On Tuesday, Republican candidate Donald Trump was elected the 45th president of the United States, and health care companies have emerged as gaining the most benefit from the win, reported The Wall Street Journal. Although the US premarket pointed towards a 2% opening loss for the S&P 500 during early European trade, the future of pharmaceuticals showed sharp increases, led by Mylan, Perrigo, and Endo International PLC, according to the Journal. The health care and mining sectors showed 3.5% and 3% gains, respectively, while the Stoxx Europe 600 index was down 0.5%. The Journal reported that all other sectors were in the red.

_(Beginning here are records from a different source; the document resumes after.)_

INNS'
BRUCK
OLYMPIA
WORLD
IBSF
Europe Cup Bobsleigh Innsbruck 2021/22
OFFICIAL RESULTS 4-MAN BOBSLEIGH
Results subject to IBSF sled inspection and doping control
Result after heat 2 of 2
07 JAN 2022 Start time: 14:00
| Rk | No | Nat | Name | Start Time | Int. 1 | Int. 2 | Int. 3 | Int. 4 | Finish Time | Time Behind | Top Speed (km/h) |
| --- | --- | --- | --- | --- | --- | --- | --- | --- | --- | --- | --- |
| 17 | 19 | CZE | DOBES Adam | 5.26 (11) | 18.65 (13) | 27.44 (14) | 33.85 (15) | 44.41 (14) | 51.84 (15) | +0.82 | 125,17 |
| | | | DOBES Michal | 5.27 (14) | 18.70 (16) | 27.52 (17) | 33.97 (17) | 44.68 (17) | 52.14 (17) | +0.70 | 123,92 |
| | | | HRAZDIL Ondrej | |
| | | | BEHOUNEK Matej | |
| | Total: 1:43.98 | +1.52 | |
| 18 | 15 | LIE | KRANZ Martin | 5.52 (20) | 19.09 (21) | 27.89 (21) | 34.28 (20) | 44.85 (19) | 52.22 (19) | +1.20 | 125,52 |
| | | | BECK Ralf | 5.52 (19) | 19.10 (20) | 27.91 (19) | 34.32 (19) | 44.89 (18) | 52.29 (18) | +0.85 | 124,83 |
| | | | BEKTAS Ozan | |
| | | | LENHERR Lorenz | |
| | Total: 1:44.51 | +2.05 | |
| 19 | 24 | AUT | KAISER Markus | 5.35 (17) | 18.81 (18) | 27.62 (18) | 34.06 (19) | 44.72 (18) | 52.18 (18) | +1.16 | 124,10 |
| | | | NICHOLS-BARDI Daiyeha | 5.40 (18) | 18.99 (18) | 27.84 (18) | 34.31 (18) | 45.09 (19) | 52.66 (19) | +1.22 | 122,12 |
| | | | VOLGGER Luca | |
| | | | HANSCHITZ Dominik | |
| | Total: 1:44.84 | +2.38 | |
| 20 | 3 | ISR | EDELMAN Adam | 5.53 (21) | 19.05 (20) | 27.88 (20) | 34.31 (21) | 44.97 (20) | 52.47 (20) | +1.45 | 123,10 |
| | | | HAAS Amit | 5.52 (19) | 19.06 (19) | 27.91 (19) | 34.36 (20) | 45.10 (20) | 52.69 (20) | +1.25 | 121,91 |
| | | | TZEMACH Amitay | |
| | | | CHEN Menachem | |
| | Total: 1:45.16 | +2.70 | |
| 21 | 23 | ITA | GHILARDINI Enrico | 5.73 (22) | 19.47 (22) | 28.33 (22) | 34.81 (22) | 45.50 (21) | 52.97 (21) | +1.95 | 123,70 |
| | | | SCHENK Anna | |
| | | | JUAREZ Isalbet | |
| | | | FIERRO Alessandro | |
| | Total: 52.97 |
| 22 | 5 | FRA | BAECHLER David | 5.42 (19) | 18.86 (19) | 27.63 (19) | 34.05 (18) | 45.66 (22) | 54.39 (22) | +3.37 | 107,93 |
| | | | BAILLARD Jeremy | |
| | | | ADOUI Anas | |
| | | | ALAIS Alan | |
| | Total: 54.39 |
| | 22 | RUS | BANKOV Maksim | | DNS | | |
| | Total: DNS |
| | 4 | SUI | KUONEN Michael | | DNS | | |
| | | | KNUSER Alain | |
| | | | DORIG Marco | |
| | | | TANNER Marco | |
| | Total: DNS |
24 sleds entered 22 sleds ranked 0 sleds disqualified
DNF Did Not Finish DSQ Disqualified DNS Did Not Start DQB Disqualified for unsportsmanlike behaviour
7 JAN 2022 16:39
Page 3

While Americans were at the polls voting for the next president, voters in California, Massachusetts and Nevada approved recreational marijuana initiatives, while several other states passed medical marijuana provisions. According to The Washington Post, its considered to be the biggest electoral victory for marijuana reform since 2012, when Colorado and Washington approved marijuana for recreational use. “This represents a monumental victory for the marijuana reform movement,” said Ethan Nadelmann, executive director of the Drug Policy Alliance in a statement as reported by the Post. “With California’s leadership now, the end of marijuana prohibition nationally, and even internationally, is fast approaching.”
The California hospital fee program that helps fund Medi-Cal has been chosen to be made permanent, according to the Los Angeles Times. Early election returns have shown the measure passing with more than 70% of the vote. Proposition 52 will prevent lawmakers from changing or ending the hospital fee program, the LA Times reported. Medi-Cal is California’s subsidized health care program for low income residents.